The Spanish government has raised the Minimum Interprofessional Wage (SMI) by 80 euros per month with effect from 2023. In other words, the Spanish minimum wage stands at 1,080 euros per month for 14 payments, since in Spain, in addition to the twelve monthly payments, there are two compulsory extra payments in July and December. Although the announcement was made at the end of January, workers will receive the January increase retroactively.
USO considers minimum wage rises to be very positive, especially in the context of generalised inflation in Spain and the rest of Europe. However, there are several factors that cast a shadow over this news: the amount, the timing and the mode of negotiation.
Why is 1,080 euros a low minimum wage?
In Spain, wages have been devalued for many years. Although there have been higher rises in recent years, neither wages in general nor the SMI have kept pace with the living wage.
"The European Trade Union Confederation itself, and many other European bodies, as well as independent experts, have set a value for the SMI: 60% of a country's average wage. And in the case of Spain, based on official statistics, this is not 1,080 euros per month, but 1,219 euros. That is why we consider the increase to be insufficient," argues USO's secretary general.
Why does it damage workers to raise the SMI when the year has already begun?
"The Spanish system of public procurement of services renews many of these services on 1 January. The contract is signed for one year and the company awarded the contract calculates on this basis the salaries of its staff and its profits. In other words, the budget is given with an SMI of 1,000 euros in mind and is signed for the whole year. It must be said that it precisely these public administration service companies are the ones that pay this minimum wage, because the sectors that receive the minimum wage are security, maintenance and cleaning services. SMI raises after the 1st of January can lead to non-payments, dismissals or non-fulfilment of services because the companies do not reach the expected profit due to changes in personnel costs".
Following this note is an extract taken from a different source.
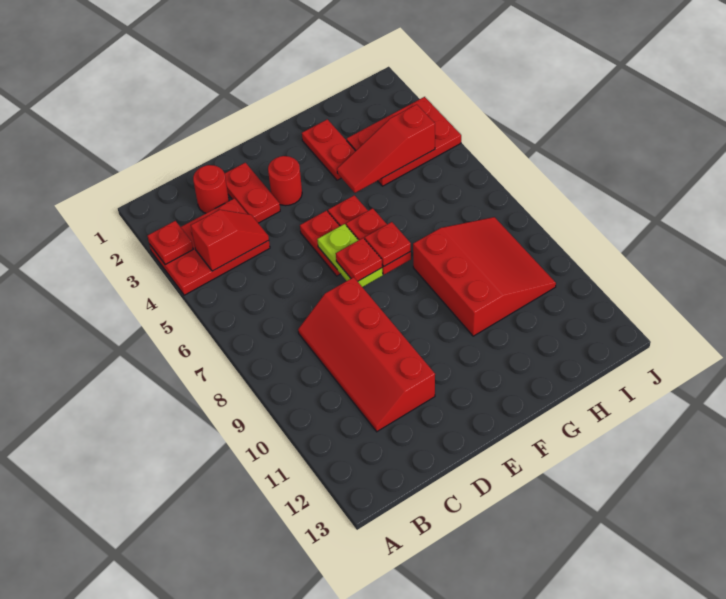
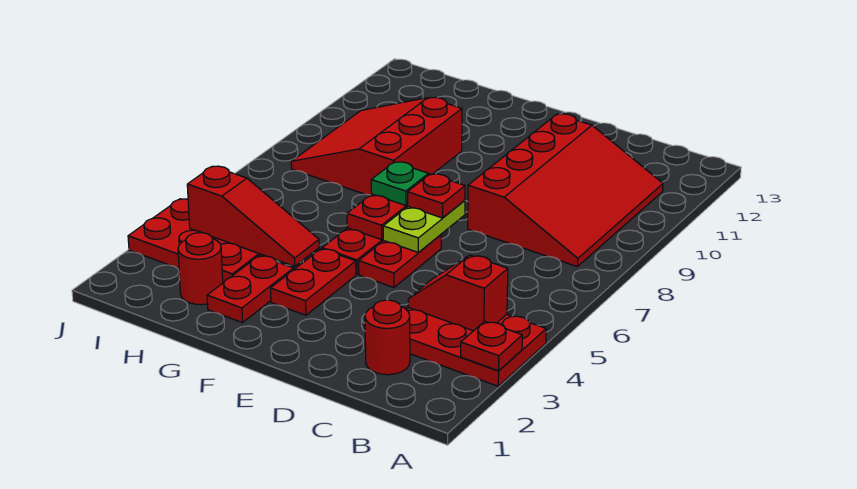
red 2x4 slope [298,277,435,432] -> red 3x4 slope [468,114,663,267]
red 1x2 plate [225,163,280,223] -> red 1x2 plate moved to [270,249,356,315]
red 1x1 round brick [268,156,302,206] -> red 1x1 round brick moved to [178,233,223,305]
red 1x1 plate [365,222,411,266] -> green 1x1 plate [371,162,429,206]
For all these reasons, USO defends that the year should start with the SMI already established, forcing the negotiations in December, when the inflationary trend and the average wages are already known.
A limited social dialogue
Finally, another endemic issue in the SMI negotiations and other decisions affecting all workers is Spain's model of social dialogue.
"Both the Workers' Statute, which is the basic regulation of labour relations, and the Organic Law on Trade Union Freedom, which sets out the regulation of trade unions, are undemocratic. They benefit two big unions, which have more rights than the other unions, which means that they receive public funding to support their structures, that they can obstruct the right to hold union elections if they do not have candidates or that they are the only ones who can negotiate for all workers, unemployed and retired, when the percentage of workers who vote for other unions is increasing", explains USO's secretary general.
"It is a model born in a very specific historical context, at the beginning of democracy, but which can no longer be accepted today, 40 years later", regrets USO.